How many times do you edit a draft before you leave it? The Editing Process.

I tend to push to finish the first draft, get it all down, and then I go on this rambling journey of countless subsequent drafts, that get abandoned and new draft started, every time I decide to change something retrospectively. It is done once I no longer feel like something is really not working and needs sorting out. But a degree of “this should somehow be better” will likely always remain for some things. There is definitely such a thing as over-editing, though.
Thanks for bringing up "over editing." This is definitely a thing and can happen when a person receives too much feedback and too many opinions from others.
 
Thanks for bringing up "over editing." This is definitely a thing and can happen when a person receives too much feedback and too many opinions from others.
For sure, and also, at least for me, due to all the advice of how to get your story published, which can be conflicting and dominated by business concerns of the publishers, leading to constant second guessing and feeling like whatever we have can’t be good enough. I ended up putting back so many things from my first draft into the later drafts, because it was perfectly fine and it had life that later drafts I pedantically polished, had lost.
 
Over editing can cost you your voice. I have done a few beta reads and was shocked when the author used the paragraph in his story. It wasn't in his voice; it was just a suggestion from my perspective. ProWritingAid has a sentence suggestion feature, and the same would apply if you used those suggestions. It's not in your voice; write your own $hite and own it.
 
For me, editing shifts a little with each pass. Early drafts are where I’m open to moving scenes around, tightening character arcs, or smoothing out pacing. Later drafts become more about clarity, voice, and smaller fixes. By the time I’m on the last pass, it’s usually grammar, rhythm, and those tiny details that make the story feel clean.


Every writer’s process is different, though. Some need two drafts, some need ten. What matters is that the story feels true to you when you close that file.

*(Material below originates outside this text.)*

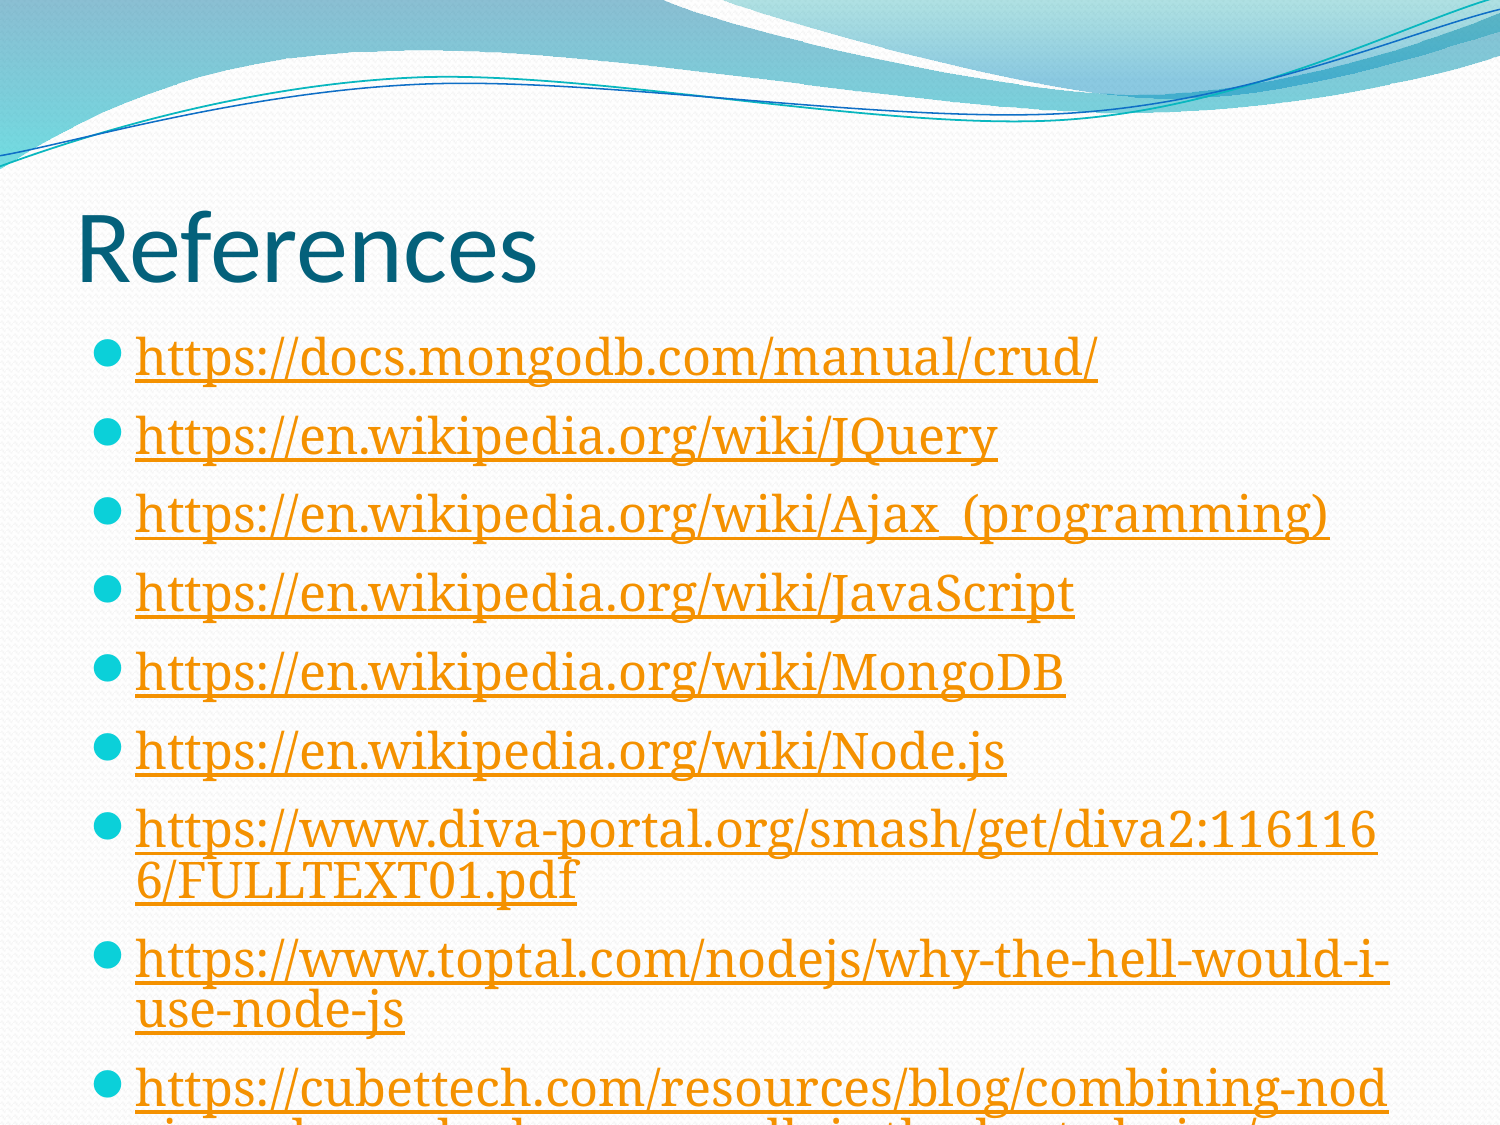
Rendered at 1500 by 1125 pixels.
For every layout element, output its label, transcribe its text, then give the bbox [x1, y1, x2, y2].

title References [75, 115, 1425, 303]
list https://docs.mongodb.com/manual/crud/ https://en.wikipedia.org/wiki/JQuery https://en.wikipedia.org/wiki/Ajax_(programming) https://en.wikipedia.org/wiki/JavaScript https://en.wikipedia.org/wiki/MongoDB https://en.wikipedia.org/wiki/Node.js https://www.diva-portal.org/smash/get/diva2:1161166/FULLTEXT01.pdf https://www.toptal.com/nodejs/why-the-hell-would-i-use-node-js https://cubettech.com/resources/blog/combining-nodejs-and-nosql-why-mongodb-is-the-best-choice/ [75, 317, 1425, 1038]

Has this book gone through beta reading yet? Sometimes fresh eyes can show you things you might’ve missed after living in the story so long.
I'm on my fifth draft now for the first book of my main series. I've been adding, refining, fixing, and changing things in every pass, but I hope that draft five will be the one to leave as completed. Because I feel ready to leave it as I want to continue with book two soon.

For short stories, I usually do two to four drafts before I consider one somewhat done.

How do you edit your drafts? Do you change things in a draft or do you only fix small mistakes and make corrections? How many drafts do you usually do for a story before you consider them completed?